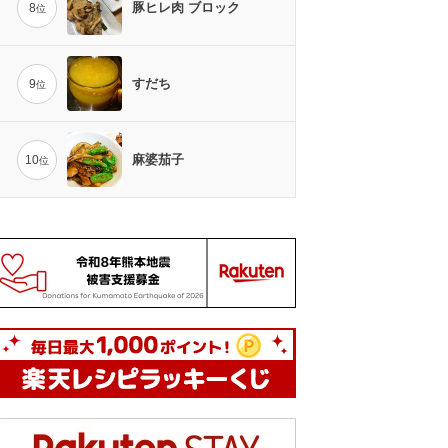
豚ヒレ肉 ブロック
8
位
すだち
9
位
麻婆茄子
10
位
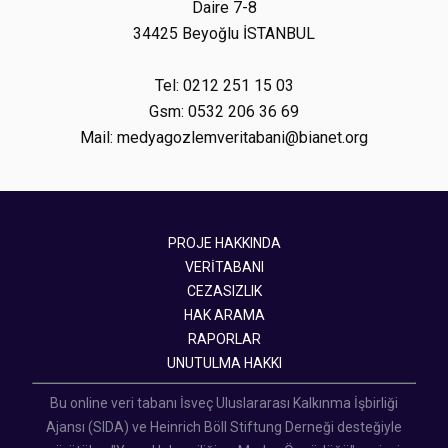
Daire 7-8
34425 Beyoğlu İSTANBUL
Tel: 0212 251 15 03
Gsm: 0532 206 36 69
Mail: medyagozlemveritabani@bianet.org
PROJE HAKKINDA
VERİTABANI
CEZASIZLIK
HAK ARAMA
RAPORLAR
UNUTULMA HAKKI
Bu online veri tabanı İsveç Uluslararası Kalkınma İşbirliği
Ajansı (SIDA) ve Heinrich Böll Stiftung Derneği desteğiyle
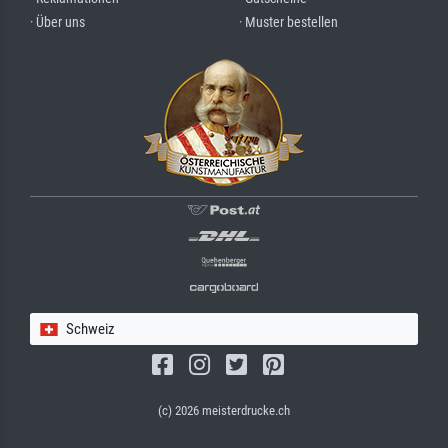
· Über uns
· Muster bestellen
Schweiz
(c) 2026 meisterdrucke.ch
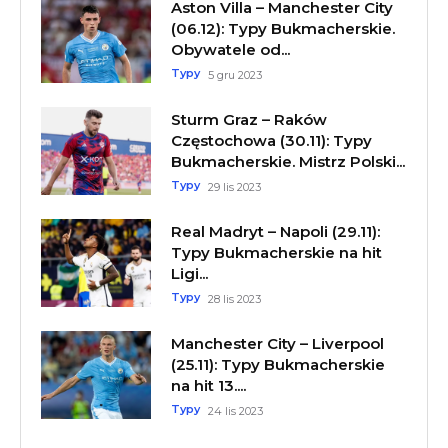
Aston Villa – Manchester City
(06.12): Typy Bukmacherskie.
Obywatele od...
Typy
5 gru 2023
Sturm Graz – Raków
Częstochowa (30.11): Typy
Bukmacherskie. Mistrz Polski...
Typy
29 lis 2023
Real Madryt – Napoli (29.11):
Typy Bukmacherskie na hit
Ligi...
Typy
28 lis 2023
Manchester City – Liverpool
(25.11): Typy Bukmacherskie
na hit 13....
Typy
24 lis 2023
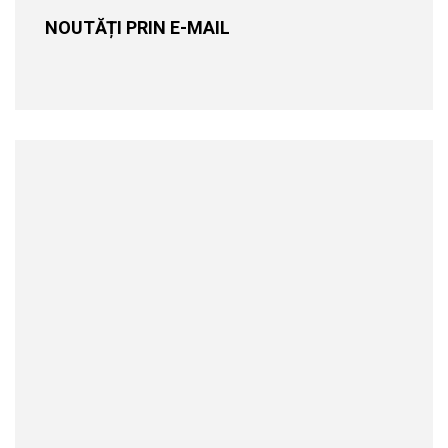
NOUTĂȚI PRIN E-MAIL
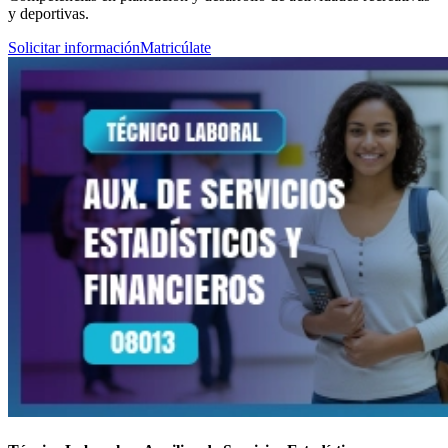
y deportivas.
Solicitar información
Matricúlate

What you will do: Leaving all pictures aside, quote each record exactly.

Written response:
豚ヒレ肉 ブロック
8
位
すだち
9
位
麻婆茄子
10
位
Daire 7-8
34425 Beyoğlu İSTANBUL
Tel: 0212 251 15 03
Gsm: 0532 206 36 69
Mail: medyagozlemveritabani@bianet.org
PROJE HAKKINDA
VERİTABANI
CEZASIZLIK
HAK ARAMA
RAPORLAR
UNUTULMA HAKKI
Bu online veri tabanı İsveç Uluslararası Kalkınma İşbirliği
Ajansı (SIDA) ve Heinrich Böll Stiftung Derneği desteğiyle
· Über uns
· Muster bestellen
Schweiz
(c) 2026 meisterdrucke.ch
Aston Villa – Manchester City
(06.12): Typy Bukmacherskie.
Obywatele od...
Typy
5 gru 2023
Sturm Graz – Raków
Częstochowa (30.11): Typy
Bukmacherskie. Mistrz Polski...
Typy
29 lis 2023
Real Madryt – Napoli (29.11):
Typy Bukmacherskie na hit
Ligi...
Typy
28 lis 2023
Manchester City – Liverpool
(25.11): Typy Bukmacherskie
na hit 13....
Typy
24 lis 2023
NOUTĂȚI PRIN E-MAIL
y deportivas.
Solicitar información
Matricúlate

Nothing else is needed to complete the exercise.